Exercise: Given the material below, repeat exactly the lines from the one containing "left hip: (412, 443)" through the final line, and nothing else.
--- --- ---
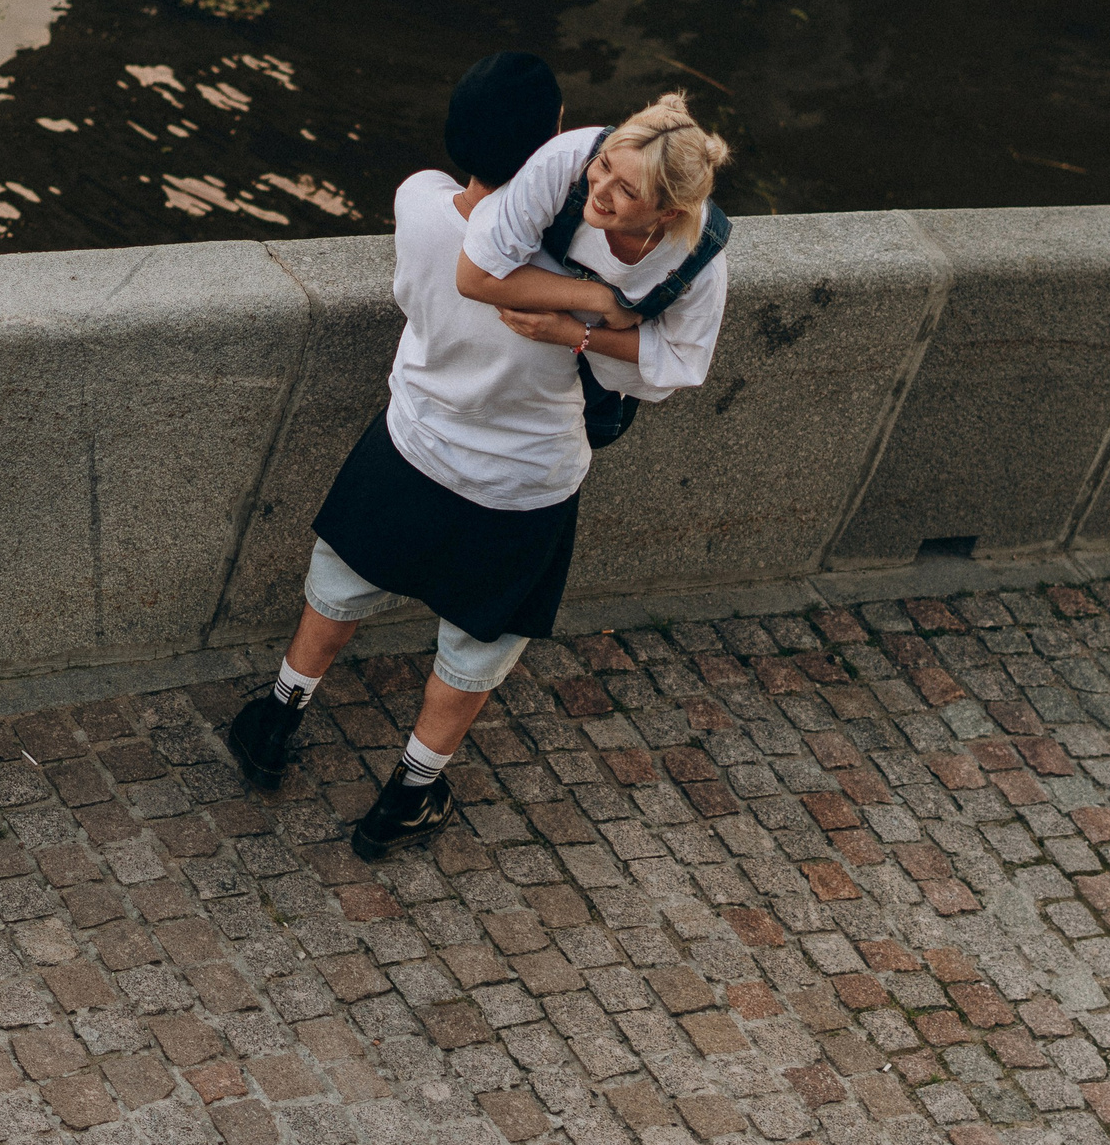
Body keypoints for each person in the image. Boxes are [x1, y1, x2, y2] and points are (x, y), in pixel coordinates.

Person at [225, 52, 628, 861]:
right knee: (475, 643)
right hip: (520, 488)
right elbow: (627, 369)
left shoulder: (419, 200)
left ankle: (276, 718)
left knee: (342, 577)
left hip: (412, 443)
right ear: (556, 146)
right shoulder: (579, 269)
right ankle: (407, 793)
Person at [456, 90, 732, 422]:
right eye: (603, 164)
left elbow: (684, 360)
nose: (600, 189)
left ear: (668, 214)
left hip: (603, 392)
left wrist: (573, 334)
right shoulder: (566, 160)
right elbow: (474, 277)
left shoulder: (699, 261)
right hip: (511, 368)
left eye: (627, 191)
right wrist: (602, 299)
--- --- ---
Answer box:
left hip: (412, 443)
right ear: (556, 146)
right shoulder: (579, 269)
right ankle: (407, 793)
Person at [456, 90, 732, 422]:
right eye: (603, 164)
left elbow: (684, 360)
nose: (600, 189)
left ear: (668, 214)
left hip: (603, 392)
left wrist: (573, 334)
right shoulder: (566, 160)
right elbow: (474, 277)
left shoulder: (699, 261)
right hip: (511, 368)
left eye: (627, 191)
right wrist: (602, 299)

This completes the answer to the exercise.